Le cinéma marocain à Alexandrie

Après sa présentation à la semaine de la critique en mai dernier, le film marocain, « A Casablanca, les anges ne volent pas », fait de nouveau parler de lui. Cette fois-ci, ce film de Mohammed Asli sera à l’honneur à la compétition officielle du festival d’Alexandrie.

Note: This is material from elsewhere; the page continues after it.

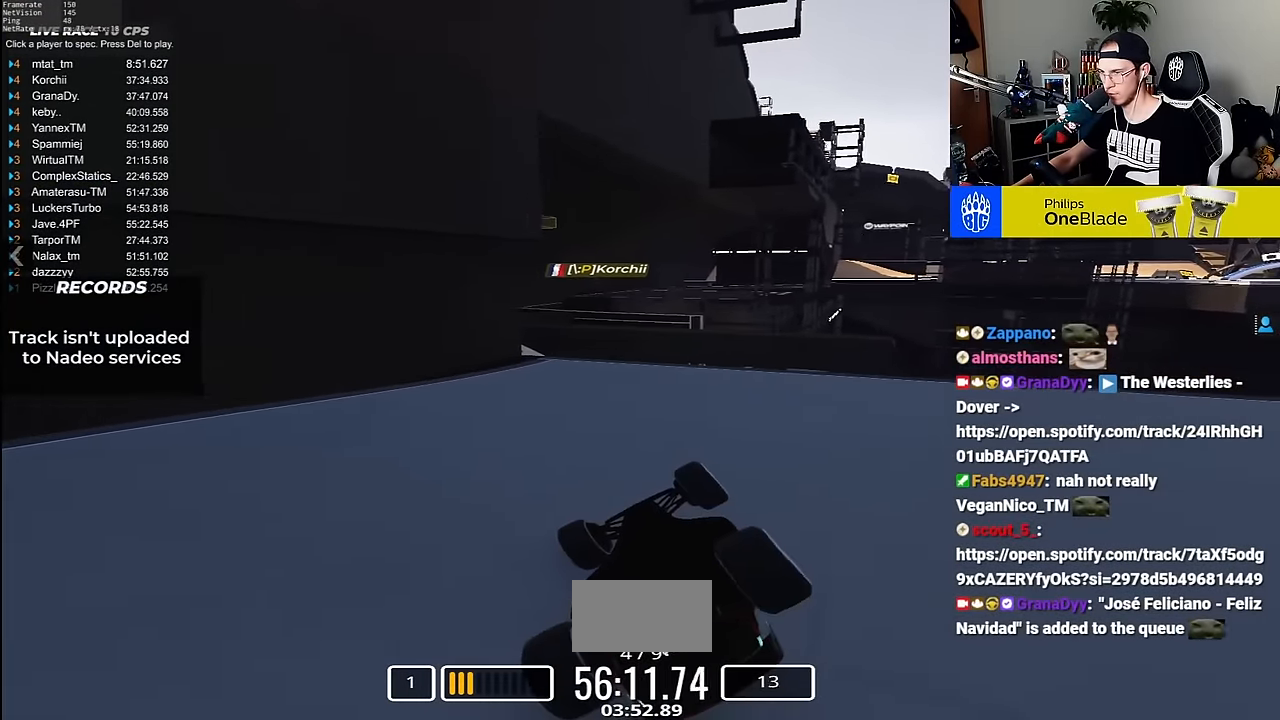
{"keys": ["up"]}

Un festival dans lequel, on se rappelle, le film, «Mille mois» du réalisateur marocain Faouzi Bensaidi, a été primé.
« A Casablanca, les anges ne volent pas » connaît la participation des artistes Abdessamad Miftah Elkhir, Abderrazak El Badaoui et Naïma Bouhmala. Ce long métrage raconte l’histoire de trois amis qui travaillent, pour une misère, dans un café de Casablanca après avoir quitté leur village.
Le héros du film n’est autre que Saïd qui est contraint de s’exiler à Casablanca. Un exil dicté par les difficultés de la vie au village et le manque de moyens. Saïd est donc à la recherche d’une meilleure vie. Il part à Casablanca en quête d’un idéal.
Ainsi, malgré le refus de son épouse, Saïd s’exile à Casablanca. Dans ses lettres, sa femme le supplie de revenir auprès d’elle, elle l’exhorte à rentrer pour la naissance de leur enfant. Mais en vain. Avec ses deux amis, Saïd mène une vie de misère à Casablanca, mais croit à l’illusion d’un jour meilleur. C’est une sorte de rêve que les trois amis voient s’évaporer devant leurs yeux. Ils attendent sa réalisation, mais cela n’arrivera point.
La nouvelle vie à Casablanca de Saïd, Ismaël et Othman, sera émaillée d’histoires cocasses, et de situations comiques. Des situations qui livreront en fin de compte au spectateur un film tragi-comique qui ne manque pas d’un certain souffle poétique.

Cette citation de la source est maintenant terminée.